## [Exercise objective]
Any picture must be dropped, but each line of the data should be duplicated exactly.

Data entries:
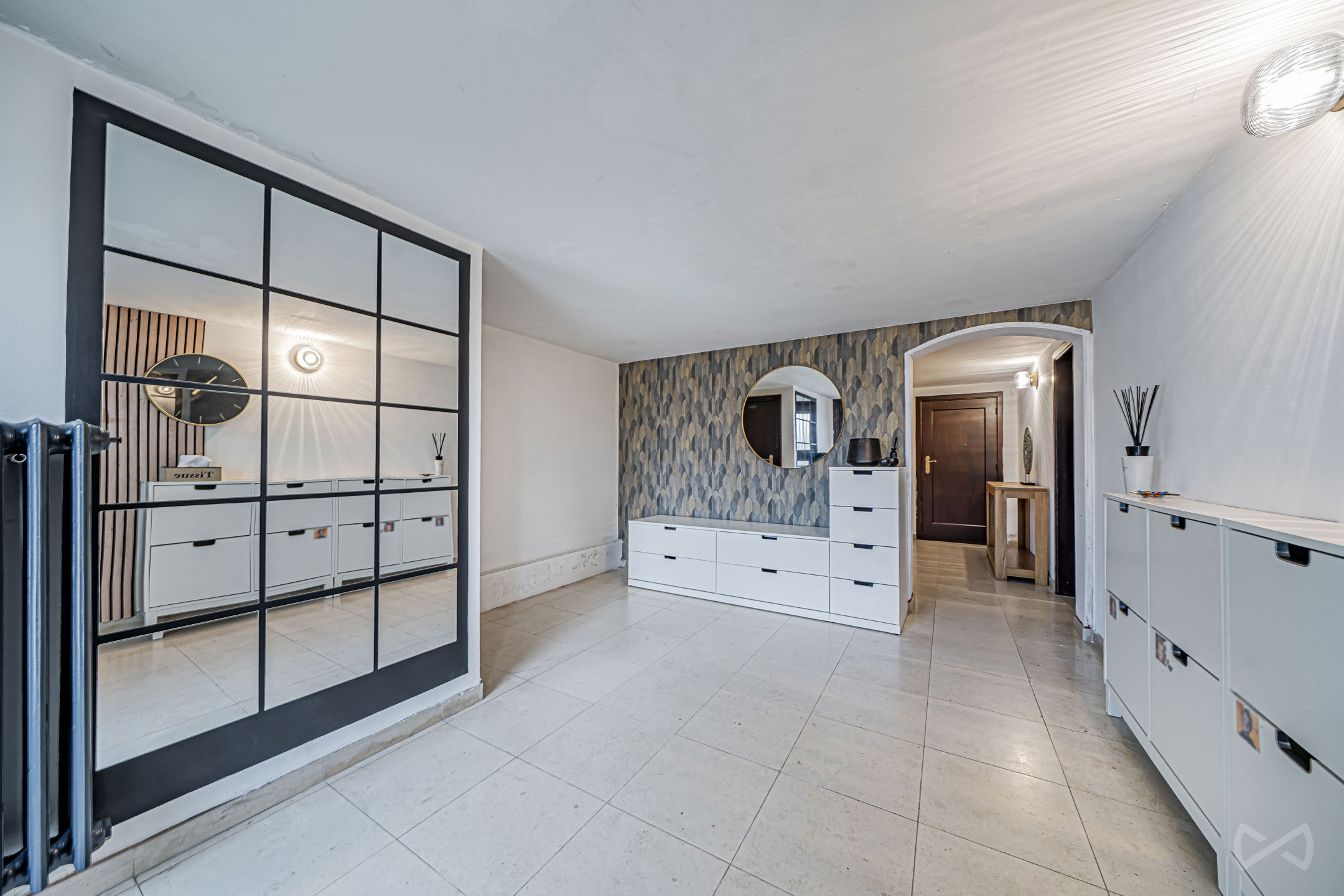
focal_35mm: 12
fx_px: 448
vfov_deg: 90.0
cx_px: 672
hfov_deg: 112.6
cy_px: 448
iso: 100
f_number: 7.1
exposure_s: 1/2.5
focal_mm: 12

## [Solution to the problem]
focal_35mm: 12
fx_px: 448
vfov_deg: 90.0
cx_px: 672
hfov_deg: 112.6
cy_px: 448
iso: 100
f_number: 7.1
exposure_s: 1/2.5
focal_mm: 12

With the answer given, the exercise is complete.